Missions calling draws student back to Hungary

PLAINVIEW – After last summer’s adventure in Hungary, Wayland Baptist University student Shanna Buck wasn’t sure she’d return to the European nation. But the same God who called her there in the first place kept the country on her mind, and Buck made a repeat appearance there this past summer, although it was brief.

A senior religion major from Pampa, Buck has been involved in missions for several years. She spent two summers in Canada, then felt a call to missions overseas. The pastor at her home church contacted her about being part of a missionary group to Hungary for the summer of 2003. Pampa native Mark Aderholt, also a Wayland graduate, is currently serving in mission work there, and the church wanted to support his endeavor.

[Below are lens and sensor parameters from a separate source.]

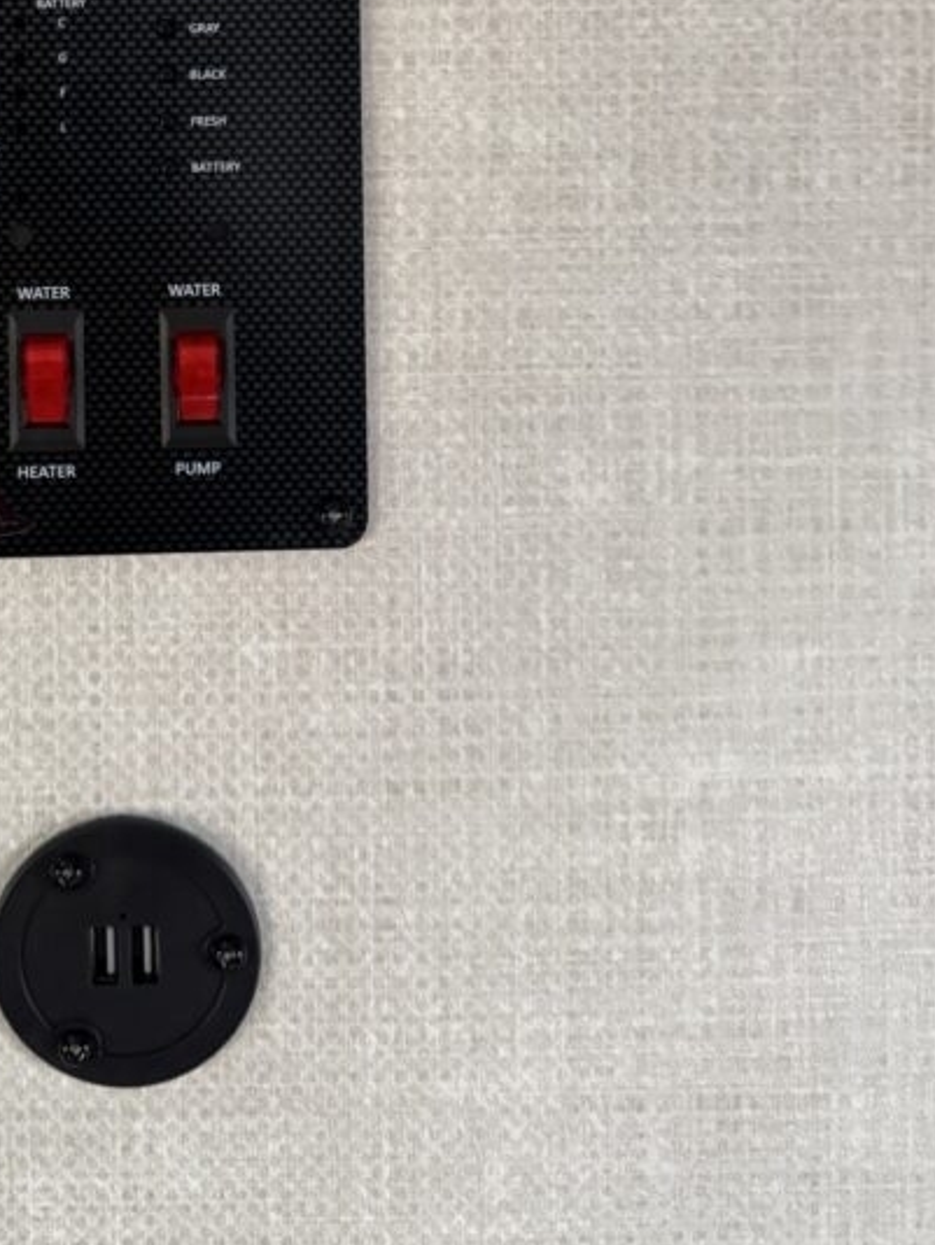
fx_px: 1655
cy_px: 149
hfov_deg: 30.8
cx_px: 189
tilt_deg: -1.1
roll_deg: +3.1
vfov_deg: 38.7
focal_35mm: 46
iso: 800
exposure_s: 1/60
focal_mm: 6.76
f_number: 1.78
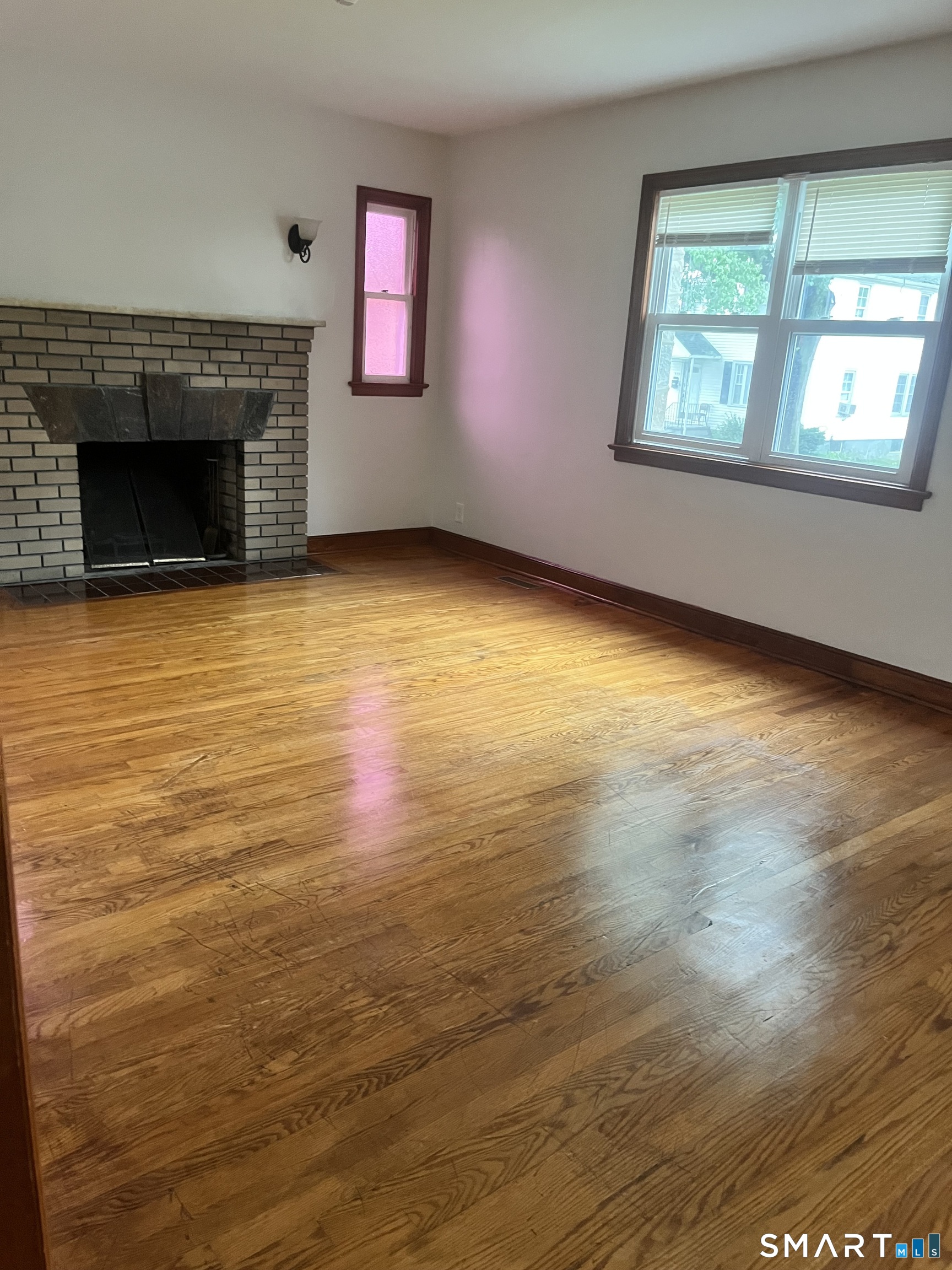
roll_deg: -3.2
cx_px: 476
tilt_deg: -17.2
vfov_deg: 67.3
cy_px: 635
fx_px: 953
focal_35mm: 26
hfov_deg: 53.1
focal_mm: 5.1
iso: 500
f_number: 1.6
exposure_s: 1/52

Buck agreed and spent the summer working in sports camps and teaching intense English as a Second Language classes in various areas of Budapest. She and other summer missionaries also gathered research on the Hungarian culture, covering everything from social customs to religion to family relationships. The data was compiled to help mission teams working in the country to know how to better relate to the people.

Buck was surprised at the results.

“You really find that they don’t think like Americans,” Buck said. “When you first meet people, they’d prefer you to tell all about yourself, rather than asking questions about them like we do in America.

“They’re also more wary of outsiders,” she added. “They’ll help you out if there’s a need, but they don’t get close to you otherwise.”

Buck said she was intimidated at first to teach English, since she had never taught before, but found the curriculum helpful. During mornings, she and other visitors would learn Hungarian, then spend afternoons teaching ESL, often using Bible stories as the reading material for the classes.

That and the relationships built during the camps gave the students opportunities to share their faith, though they didn’t see any dramatic results right away.

“Hungarians are hesitant to accept the gospel,” she explained. “They’re interested in learning about it, but that doesn’t really mean they’ll accept it as truth.”

This past summer, though school obligations meant she could not commit an entire summer, Buck returned to Budapest for two weeks, jumping right back into the classes and camps and enjoying reunions with people she’d built relationships with the previous summer.

Buck said she’s not sure yet where God will send her after graduation in December, but she knows she’s meant for foreign service and is looking into returning to Hungary in the spring.

“I don’t know where I’ll eventually end up, but I know I’ll be doing missions,” she said. “I’m open to wherever!”